…..
Gökten zembille “kurtarıcı” inmesini beklemek yerine kurtarmaya soyunmaktır Mustafa Kemal’i “Atatürk” yapan Türk Milleti’ni bir kere daha “devlet kuran irade”ye dönüştürebilmektir.
Tarık Zafer Tunaya, 19 Mayıs 1963’te Cumhuriyet’te yayınlanan yazısında “İmparatorluk harabelerinin karamsar havası içinden sıyrılarak Karadeniz’e açılan Bandırma’nın on dokuz yolcusu Samsun’a ayak bastıkları zaman, Türkiye adını verdiğimiz ülke üzerinde yer yer çoban ateşleri parlıyordu. Müdafaa-i Hukuk ateşleriydi bunlar\’85 Vilayetten köylere, mahallelere kadar gizli açık toplantılarla milli bir kuruluşun planlaması yapılıyordu. Samsun’a çıkanları böyle bir ruh karşıladı. Yer yer yanan ateşleri bir meş’ale hâlinde tutuşturmak gerekiyordu. Devrimci ekibin görevi dağınık enerjileri birleştirmek olmuştur…” diyordu ya…

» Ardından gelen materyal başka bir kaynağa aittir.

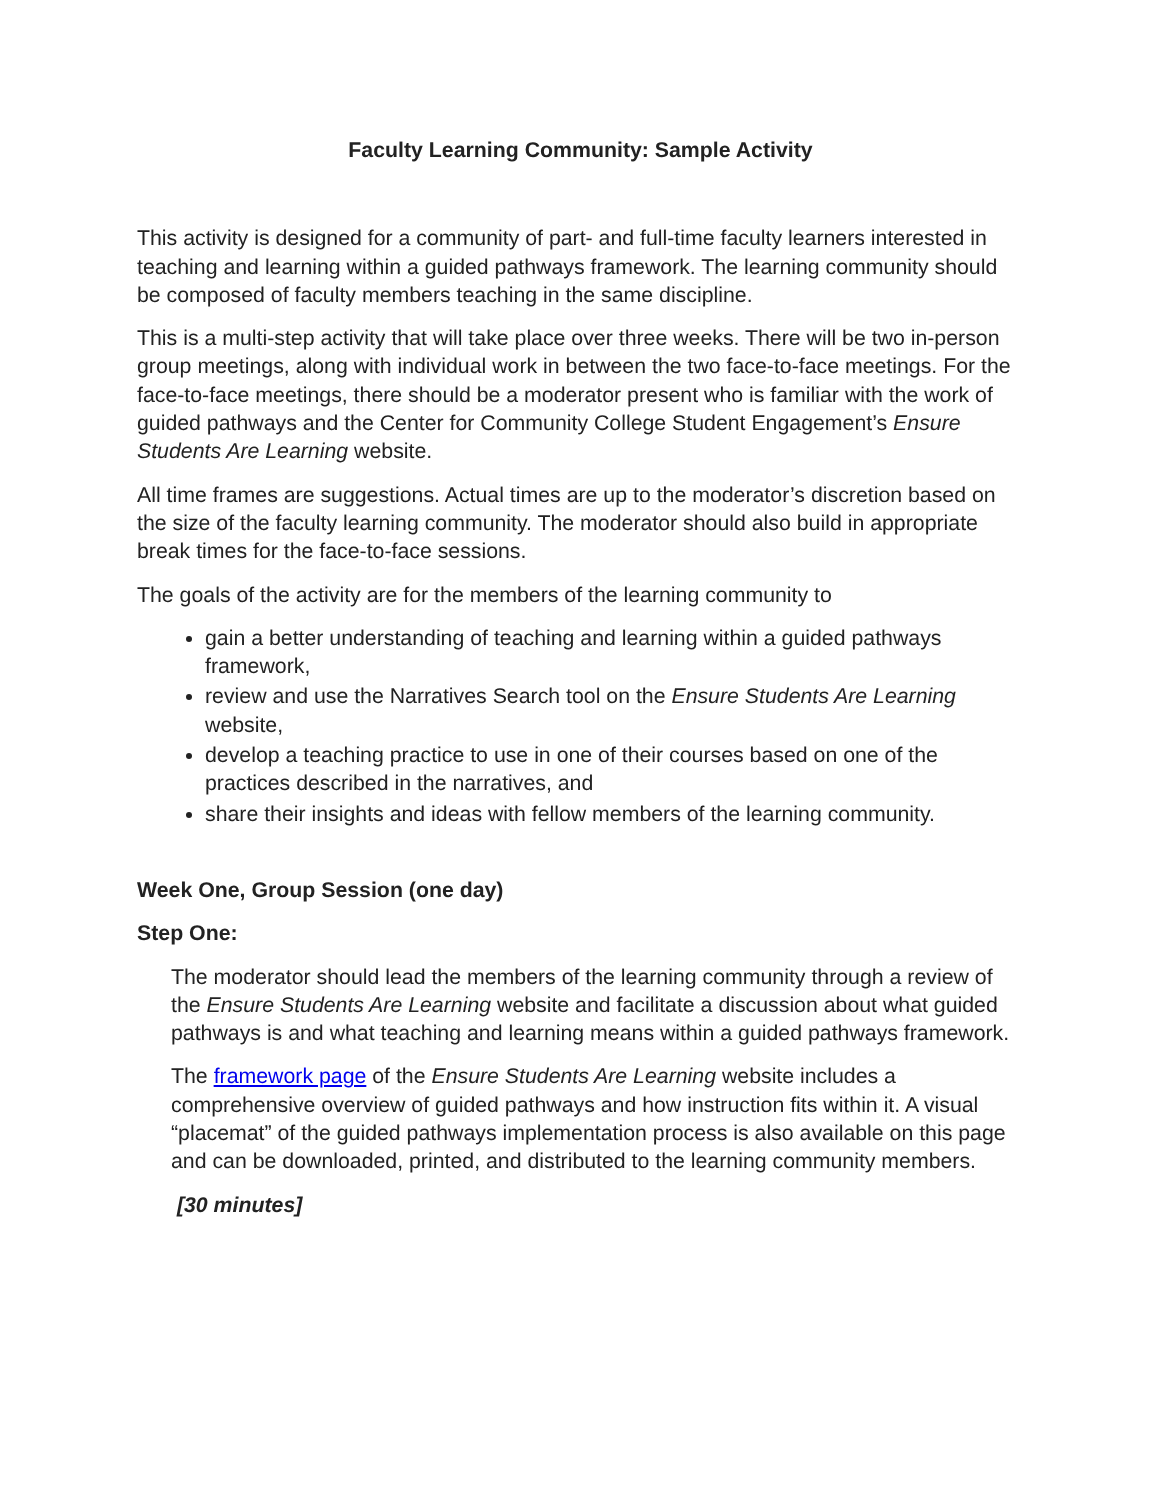Faculty Learning Community: Sample Activity
This activity is designed for a community of part- and full-time faculty learners interested in teaching and learning within a guided pathways framework. The learning community should be composed of faculty members teaching in the same discipline.
This is a multi-step activity that will take place over three weeks. There will be two in-person group meetings, along with individual work in between the two face-to-face meetings. For the face-to-face meetings, there should be a moderator present who is familiar with the work of guided pathways and the Center for Community College Student Engagement’s Ensure Students Are Learning website.
All time frames are suggestions. Actual times are up to the moderator’s discretion based on the size of the faculty learning community. The moderator should also build in appropriate break times for the face-to-face sessions.
The goals of the activity are for the members of the learning community to
gain a better understanding of teaching and learning within a guided pathways framework,
review and use the Narratives Search tool on the Ensure Students Are Learning website,
develop a teaching practice to use in one of their courses based on one of the practices described in the narratives, and
share their insights and ideas with fellow members of the learning community.
Week One, Group Session (one day)
Step One:
The moderator should lead the members of the learning community through a review of the Ensure Students Are Learning website and facilitate a discussion about what guided pathways is and what teaching and learning means within a guided pathways framework.
The framework page of the Ensure Students Are Learning website includes a comprehensive overview of guided pathways and how instruction fits within it. A visual “placemat” of the guided pathways implementation process is also available on this page and can be downloaded, printed, and distributed to the learning community members.
[30 minutes]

O gün -iyi bakın etrafınıza- bugündür aslında;
Balıkesir’de bedeni yerde sürüklenirken bile ay-yıldızlı bayrağı yere değdirmeyen o ihtiyar, aksakallı dedeye bakın,
Bursa’da “polis kuşatması”na rağmen egemenliğimizin sembolü olan bayrağı teslim etmeyenlere,
Kayseri’de millete “ihanet çağrısı” yapmaya gidenleri gerisin geri gönderenlere,
Afyon’da, Manisa’da, Samsun’da, Trabzon’da, Muğla’da “Öcalan’ın kuryeleri”ni şehirlerine, mahallerine, sokaklarına sokmayanlara,
“Üniversitede PKK istemiyoruz” diye “bilim yuvaları”nın kapılarında etten duvar ören o gencecik çocuklara,
Şehidinin hakkını helal etmeyen analara,
Yaşadığınız sokaklara bakan kırmızı-beyaza boyanan apartmanlara, gelincik çiçekleri açan camlara, balkonlara,
Tasfiye listesinde olduğunu bildiği halde kalemini kırmayan ve son satıra kadar “gerçeği” haykıran gazetecilere, yazarlara,
Zindanda bile yıkılmayan, yılmayanlara,
“Başımıza bir hal gelirse” korkusunu yırtıp mücadeleye atılan öğretmenlere bakın;
Biatla olmadığını anlayıp meydanları dolduran işçilere,
“Gaflet, dalalet ve hatta ihanet içindeki iktidar sahipleri”ne karşı duran her kim olursa onun yanında yek vücut olan bu “arif millete” bakın;
“Çoban ateşleri” gibi yanıyorlar Anadolu’nun dört bir yanında.